Task requirements:
Which lines below include "ошибки"? Copy them all.

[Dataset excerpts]

>>>>>

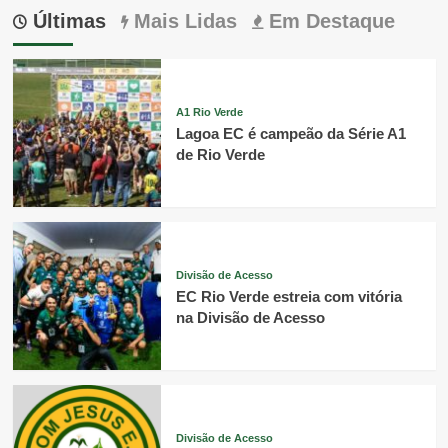
Últimas
Mais Lidas
Em Destaque
A1 Rio Verde
Lagoa EC é campeão da Série A1
de Rio Verde
Divisão de Acesso
EC Rio Verde estreia com vitória
na Divisão de Acesso
Divisão de Acesso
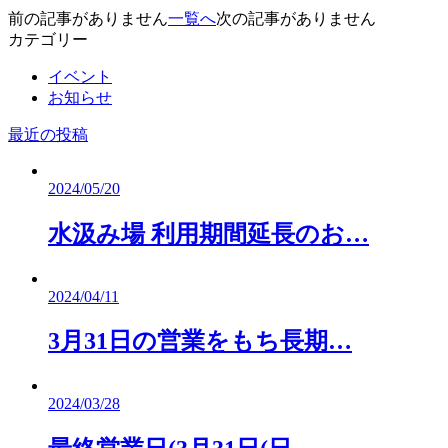
前の記事がありません
一覧へ
次の記事がありません
カテゴリー
イベント
お知らせ
最近の投稿
2024/05/20
水汲み場 利用期間延長のお…
2024/04/11
3月31日の営業をもち長期…
2024/03/28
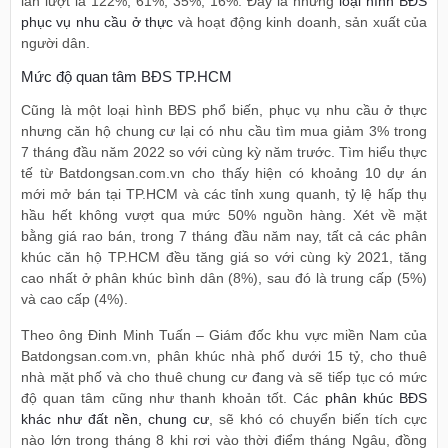
lần lượt là 122%, 61%, 35%, 16%. Đây là những
loại hình BĐS
phục vụ nhu cầu ở thực
và hoạt động kinh doanh, sản xuất của
người dân.
Mức độ quan tâm BĐS TP.HCM
Cũng là một loại hình BĐS phổ biến, phục vụ nhu cầu ở thực
nhưng căn hộ chung cư lại có nhu cầu tìm mua giảm 3% trong
7 tháng đầu năm 2022 so với cùng kỳ năm trước. Tìm hiểu thực
tế từ Batdongsan.com.vn cho thấy hiện có khoảng 10 dự án
mới mở bán tại TP.HCM và các tỉnh xung quanh, tỷ lệ hấp thụ
hầu hết không vượt qua mức 50% nguồn hàng. Xét về mặt
bằng giá rao bán, trong 7 tháng đầu năm nay, tất cả các phân
khúc căn hộ TP.HCM đều tăng giá so với cùng kỳ 2021, tăng
cao nhất ở phân khúc bình dân (8%), sau đó là trung cấp (5%)
và cao cấp (4%).
Theo ông Đinh Minh Tuấn – Giám đốc khu vực miền Nam của
Batdongsan.com.vn, phân khúc nhà phố dưới 15 tỷ, cho thuê
nhà mặt phố và cho thuê chung cư đang và sẽ tiếp tục có mức
độ quan tâm cũng như thanh khoản tốt. Các
phân khúc BĐS
khác như đất nền, chung cư
, sẽ khó có chuyển biến tích cực
nào lớn trong tháng 8 khi rơi vào thời điểm tháng Ngâu, đồng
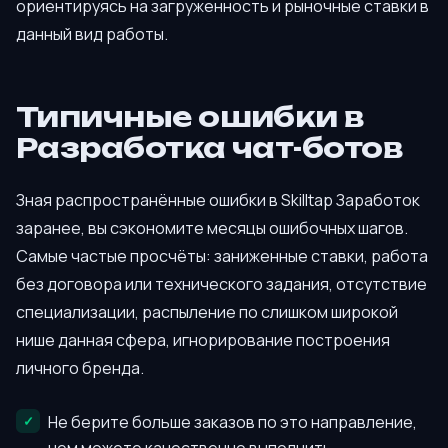
ориентируясь на загруженность и рыночные ставки в
данный вид работы.
Типичные ошибки в
Разработка чат-ботов
Зная распространённые ошибки в Skilltap Заработок
заранее, вы сэкономите месяцы ошибочных шагов.
Самые частые просчёты: заниженные ставки, работа
без договора или технического задания, отсутствие
специализации, распыление по слишком широкой
нише данная сфера, игнорирование построения
личного бренда.
Не берите больше заказов по это направление,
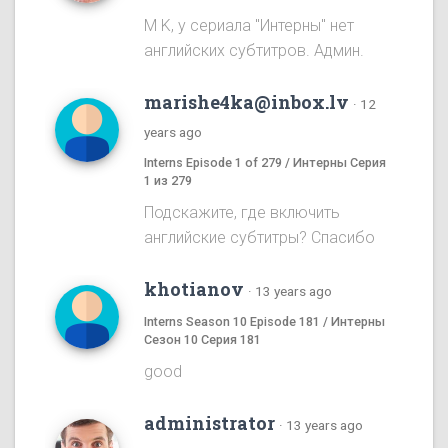
M K, у сериала "Интерны" нет
английских субтитров. Админ.
marishe4ka@inbox.lv
·
12
years ago
Interns Episode 1 of 279 / Интерны Серия
1 из 279
Подскажите, где включить
английские субтитры? Спасибо
khotianov
·
13 years ago
Interns Season 10 Episode 181 / Интерны
Сезон 10 Серия 181
good
administrator
·
13 years ago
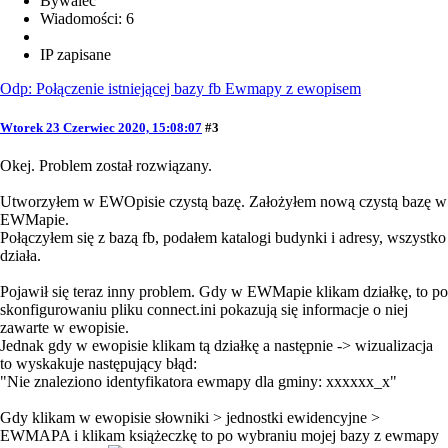
Bywalec
Wiadomości: 6
IP zapisane
Odp: Połączenie istniejącej bazy fb Ewmapy z ewopisem
Wtorek 23 Czerwiec 2020, 15:08:07
#3
Okej. Problem został rozwiązany.
Utworzyłem w EWOpisie czystą bazę. Założyłem nową czystą bazę w
EWMapie.
Połączyłem się z bazą fb, podałem katalogi budynki i adresy, wszystko
działa.
Pojawił się teraz inny problem. Gdy w EWMapie klikam działkę, to po
skonfigurowaniu pliku connect.ini pokazują się informacje o niej
zawarte w ewopisie.
Jednak gdy w ewopisie klikam tą działkę a następnie -> wizualizacja
to wyskakuje następujący błąd:
"Nie znaleziono identyfikatora ewmapy dla gminy: xxxxxx_x"
Gdy klikam w ewopisie słowniki > jednostki ewidencyjne >
EWMAPA i klikam książeczkę to po wybraniu mojej bazy z ewmapy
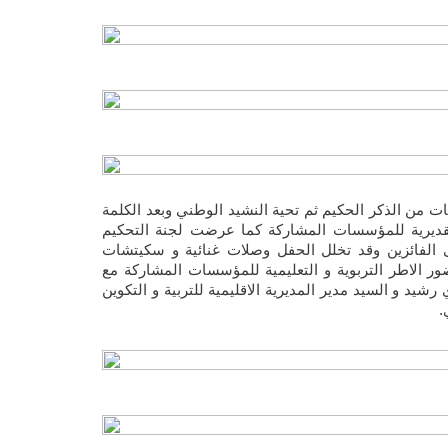
مي بآيات بينات من الذكر الحكيم ثم تحية النشيد الوطني وبعد الكلمة
تقديرية للمؤسسات المشاركة كما عرضت لجنة التحكيم
ى الفائزين وقد تخلل الحفل وصلات غنائية و سكيتشات
الاطر التربوية و التعليمية للمؤسسات المشاركة مع
رشيد و السيد مدير المديرية الاقليمية للتربية و التكوين
.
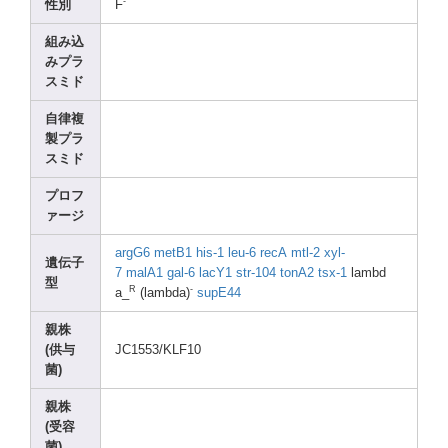
-
性別
F
組み込
みプラ
スミド
自律複
製プラ
スミド
プロフ
ァージ
argG6
metB1
his-1
leu-6
recA
mtl-2
xyl-
遺伝子
7
malA1
gal-6
lacY1
str-1
04
tonA2
tsx-1
lambd
型
R
-
a_
(lamb
da)
supE4
4
親株
(供与
JC155
3/KLF
10
菌)
親株
(受容
菌)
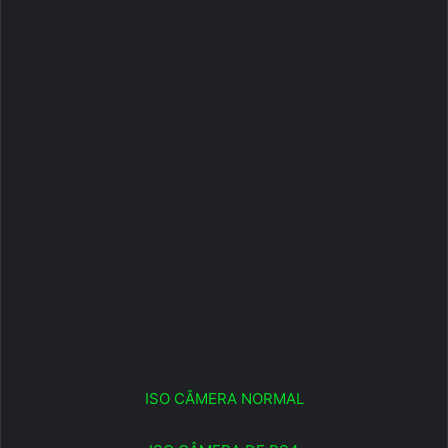
ISO CÂMERA NORMAL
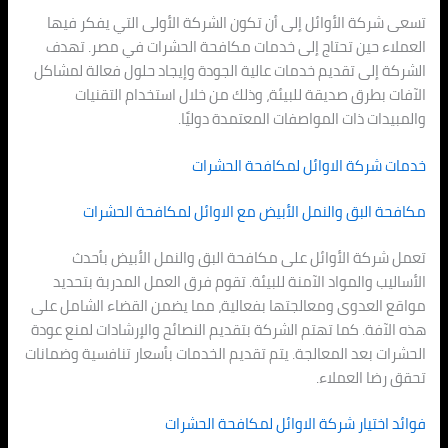
تسعى شركة الأوائل إلى أن تكون الشركة الأولى التي يفكر فيها
العملاء حين تحتاج إلى خدمات مكافحة الحشرات في مصر. تهدف
الشركة إلى تقديم خدمات عالية الجودة وإيجاد حلول فعالة لمشاكل
الآفات بطرق صديقة للبيئة، وذلك من خلال استخدام التقنيات
والمبيدات ذات المواصفات المعتمدة دوليًا.
خدمات شركة الاوائل لمكافحة الحشرات
مكافحة البق والنمل الأبيض مع الاوائل لمكافحة الحشرات
تعمل شركة الأوائل على مكافحة البق والنمل الأبيض بأحدث
الأساليب والمواد الآمنة للبيئة. تقوم فرق العمل المدربة بتحديد
مواقع العدوى ومعالجتها بفعالية، مما يضمن القضاء الشامل على
هذه الآفة. كما تهتم الشركة بتقديم النصائح والإرشادات لمنع عودة
الحشرات بعد المعالجة. يتم تقديم الخدمات بأسعار تنافسية وضمانات
تحقق رضا العملاء.
فوائد اختيار شركة الاوائل لمكافحة الحشرات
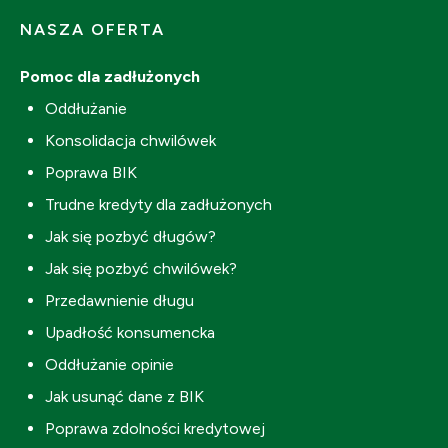
NASZA OFERTA
Pomoc dla zadłużonych
Oddłużanie
Konsolidacja chwilówek
Poprawa BIK
Trudne kredyty dla zadłużonych
Jak się pozbyć długów?
Jak się pozbyć chwilówek?
Przedawnienie długu
Upadłość konsumencka
Oddłużanie opinie
Jak usunąć dane z BIK
Poprawa zdolności kredytowej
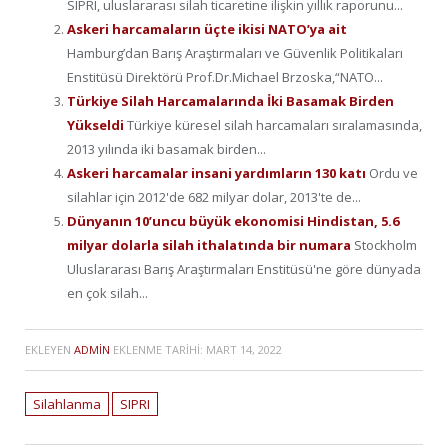
SIPRI, uluslararası silah ticaretine ilişkin yıllık raporunu...
Askeri harcamaların üçte ikisi NATO’ya ait
Hamburg’dan Barış Araştırmaları ve Güvenlik Politikaları
Enstitüsü Direktörü Prof.Dr.Michael Brzoska,“NATO...
Türkiye Silah Harcamalarında İki Basamak Birden
Yükseldi
Türkiye küresel silah harcamaları sıralamasında,
2013 yılında iki basamak birden...
Askeri harcamalar insani yardımların 130 katı
Ordu ve
silahlar için 2012'de 682 milyar dolar, 2013'te de...
Dünyanın 10’uncu büyük ekonomisi Hindistan, 5.6
milyar dolarla silah ithalatında bir numara
Stockholm
Uluslararası Barış Araştırmaları Enstitüsü'ne göre dünyada
en çok silah...
EKLEYEN
ADMIN
EKLENME TARIHI:
MART 14, 2022
Silahlanma
SIPRI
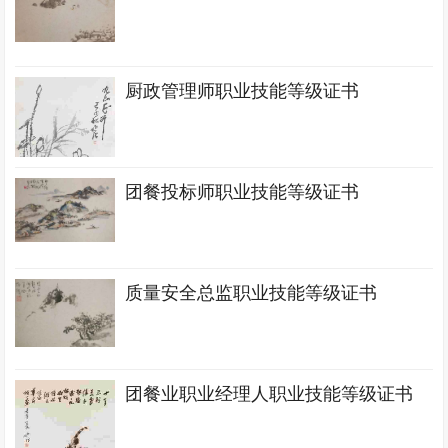
厨政管理师职业技能等级证书
团餐投标师职业技能等级证书
质量安全总监职业技能等级证书
团餐业职业经理人职业技能等级证书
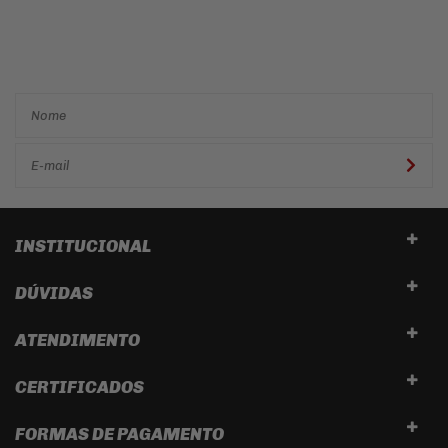
Cadastre-se e receba ofertas
e descontos
exclusivos em
primeira mão!
INSTITUCIONAL
DÚVIDAS
ATENDIMENTO
CERTIFICADOS
FORMAS DE PAGAMENTO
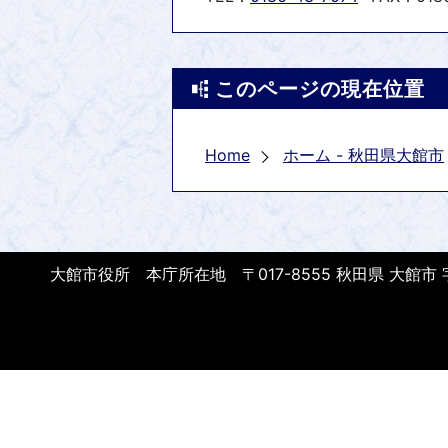
このページの現在位置
Home
ホーム - 秋田県大館市
大館市役所 本庁所在地 〒017-8555 秋田県 大館市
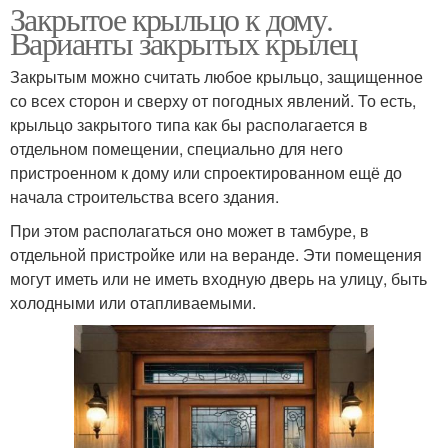
Закрытое крыльцо к дому.
Варианты закрытых крылец
Закрытым можно считать любое крыльцо, защищенное
со всех сторон и сверху от погодных явлений. То есть,
крыльцо закрытого типа как бы располагается в
отдельном помещении, специально для него
пристроенном к дому или спроектированном ещё до
начала строительства всего здания.
При этом располагаться оно может в тамбуре, в
отдельной пристройке или на веранде. Эти помещения
могут иметь или не иметь входную дверь на улицу, быть
холодными или отапливаемыми.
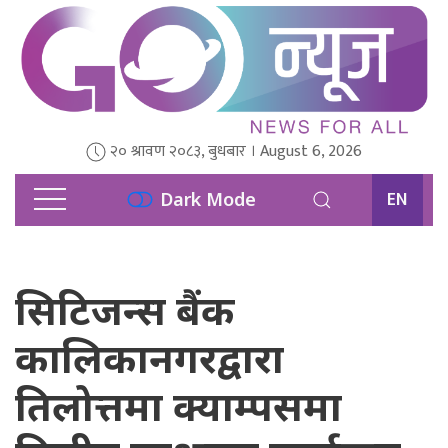
२० श्रावण २०८३, बुधबार । August 6, 2026
EN
Dark Mode
सिटिजन्स बैंक
कालिकानगरद्वारा
तिलोत्तमा क्याम्पसमा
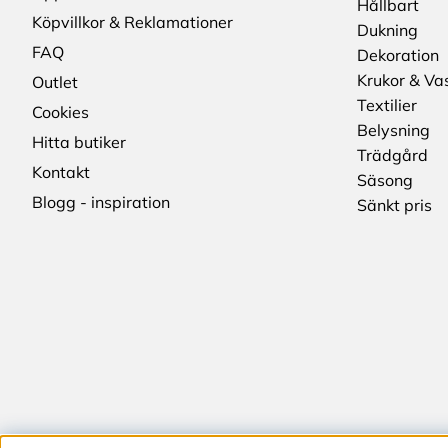
Hållbart
Köpvillkor & Reklamationer
Dukning
FAQ
Dekoration
Krukor & Va
Outlet
Textilier
Cookies
Belysning
Hitta butiker
Trädgård
Kontakt
Säsong
Blogg - inspiration
Sänkt pris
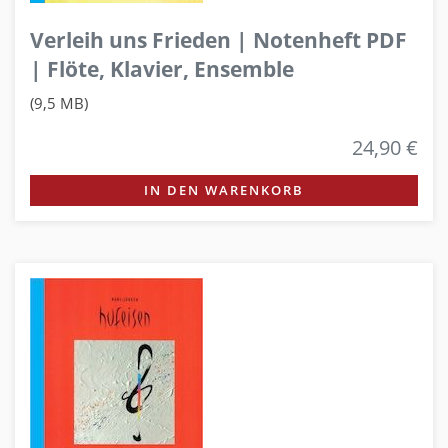
Verleih uns Frieden | Notenheft PDF
| Flöte, Klavier, Ensemble
(9,5 MB)
24,90 €
IN DEN WARENKORB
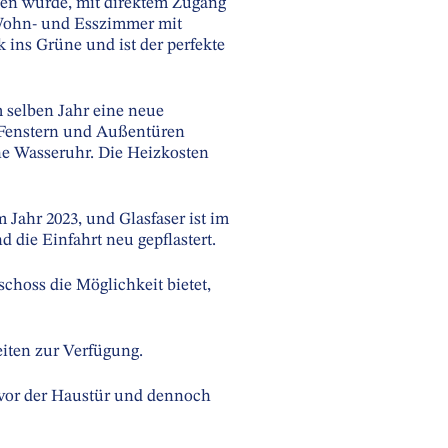
hen wurde, mit direktem Zugang
 Wohn- und Esszimmer mit
k ins Grüne und ist der perfekte
 selben Jahr eine neue
 Fenstern und Außentüren
ene Wasseruhr. Die Heizkosten
ahr 2023, und Glasfaser ist im
d die Einfahrt neu gepflastert.
choss die Möglichkeit bietet,
eiten zur Verfügung.
r vor der Haustür und dennoch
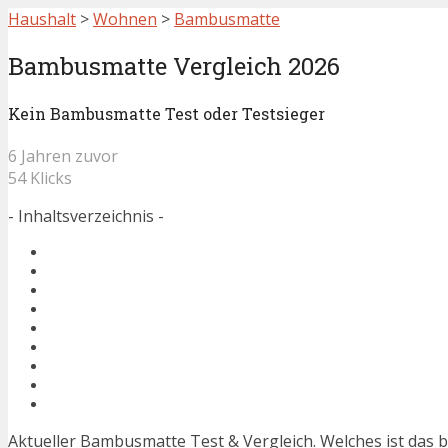
Haushalt
>
Wohnen
>
Bambusmatte
Bambusmatte Vergleich 2026
Kein Bambusmatte Test oder Testsieger
6 Jahren zuvor
54 Klicks
- Inhaltsverzeichnis -
Aktueller Bambusmatte Test & Vergleich. Welches ist das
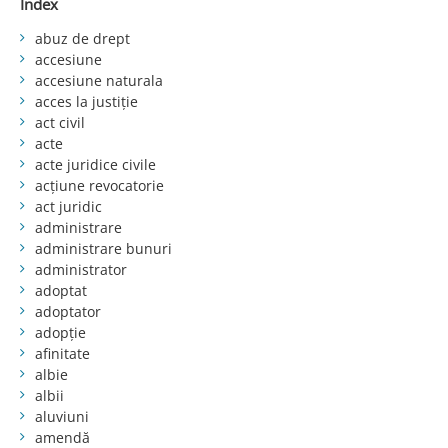
Index
abuz de drept
accesiune
accesiune naturala
acces la justiție
act civil
acte
acte juridice civile
acțiune revocatorie
act juridic
administrare
administrare bunuri
administrator
adoptat
adoptator
adopție
afinitate
albie
albii
aluviuni
amendă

<<<<<

Solved exercise:
Типичные ошибки в
Зная распространённые ошибки в Skilltap Заработок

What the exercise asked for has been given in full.